■ What you have to do: From the relationship advice post, write out the passage verbatim, starting at "Give yourself enough" and stopping after "forward from this.".

■ Text segment:
----------
I was having a chat with my friend about relationships the other night, and not that I’m an expert, but a few things came up which I wished someone had told me when I was younger:

  1. The focus is off.In a fight, there’s a good chance the other person isn’t upset about what happened, but the fact that you are mad and/or disappointed in them. This isn’t to discount the significance of whatever issues you are facing, but to simply point out that in conflicts, especially between partners, there’s a lot more emotion involved than the hard facts of what was done wrong. Sometimes the other person is simply upset that they disappointed you, or worse yet, upset you without even understanding what they have done.

    Give yourself enough time to stop being angry. When you’re calm, let them know you love them and graciously explain why you were upset. In times like this, the other person first needs to be affirmed, then to talk about what happened and how to move forward from this.

    I think.
----------
■ Information supplied:
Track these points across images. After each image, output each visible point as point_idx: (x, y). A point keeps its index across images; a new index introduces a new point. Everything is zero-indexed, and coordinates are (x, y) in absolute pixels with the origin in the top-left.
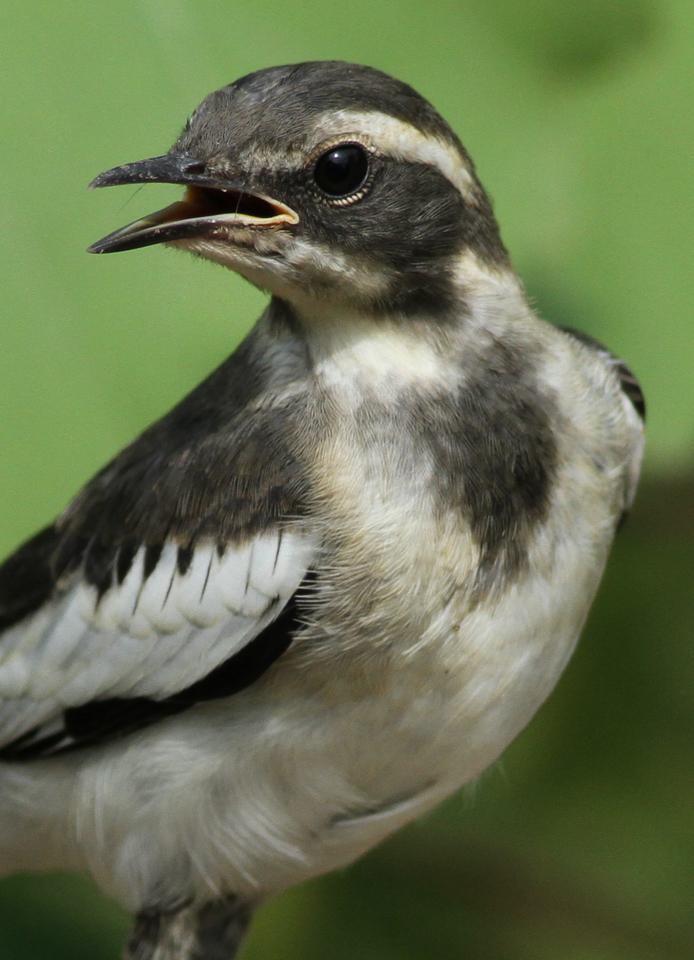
----------
■ Answer to the task:
Give yourself enough time to stop being angry. When you’re calm, let them know you love them and graciously explain why you were upset. In times like this, the other person first needs to be affirmed, then to talk about what happened and how to move forward from this.